Data below:

——————————

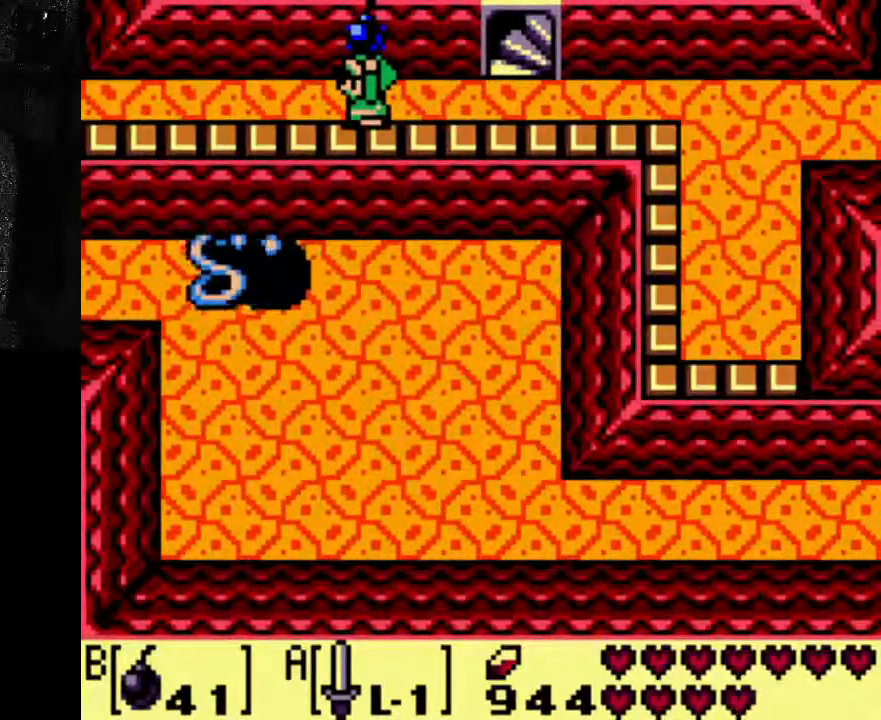
Gameplay with a controller (Xbox layout); each line is a JSON object with the inputs held at the frame after it. "events" lists button and stick changes between this image and that frame as [ms after this image, input, new state], when the widget could be followed in between. Not read: A L3 R3.
{"buttons": [], "left_stick": "center", "right_stick": "center", "events": []}
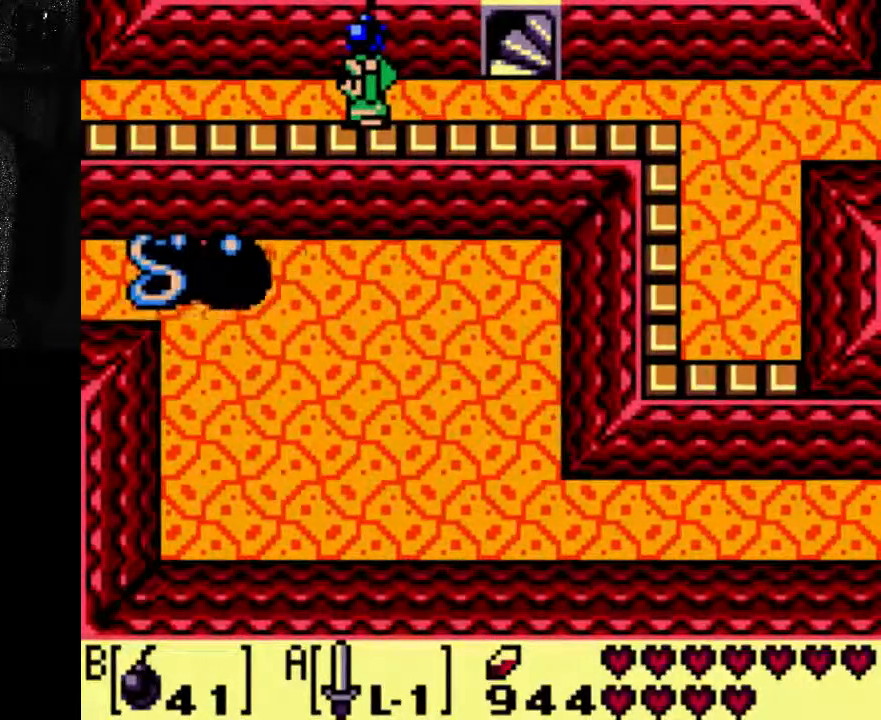
{"buttons": ["DPAD_RIGHT"], "left_stick": "center", "right_stick": "center", "events": [[200, "DPAD_RIGHT", "down"]]}
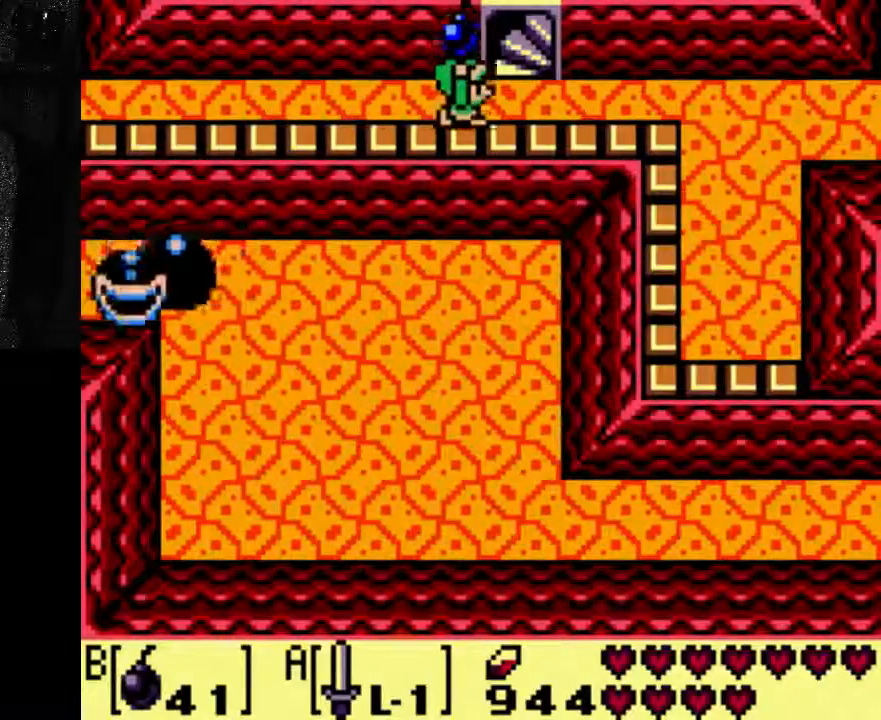
{"buttons": ["DPAD_RIGHT"], "left_stick": "center", "right_stick": "center", "events": []}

——————————

No pictures belong in the copy. Repeat the listing above exactly.

Gameplay with a controller (Xbox layout); each line is a JSON object with the inputs held at the frame after it. "events" lists button and stick changes between this image and that frame as [ms after this image, input, new state], when the widget could be followed in between. Not read: A L3 R3.
{"buttons": [], "left_stick": "center", "right_stick": "center", "events": []}
{"buttons": ["DPAD_RIGHT"], "left_stick": "center", "right_stick": "center", "events": [[200, "DPAD_RIGHT", "down"]]}
{"buttons": ["DPAD_RIGHT"], "left_stick": "center", "right_stick": "center", "events": []}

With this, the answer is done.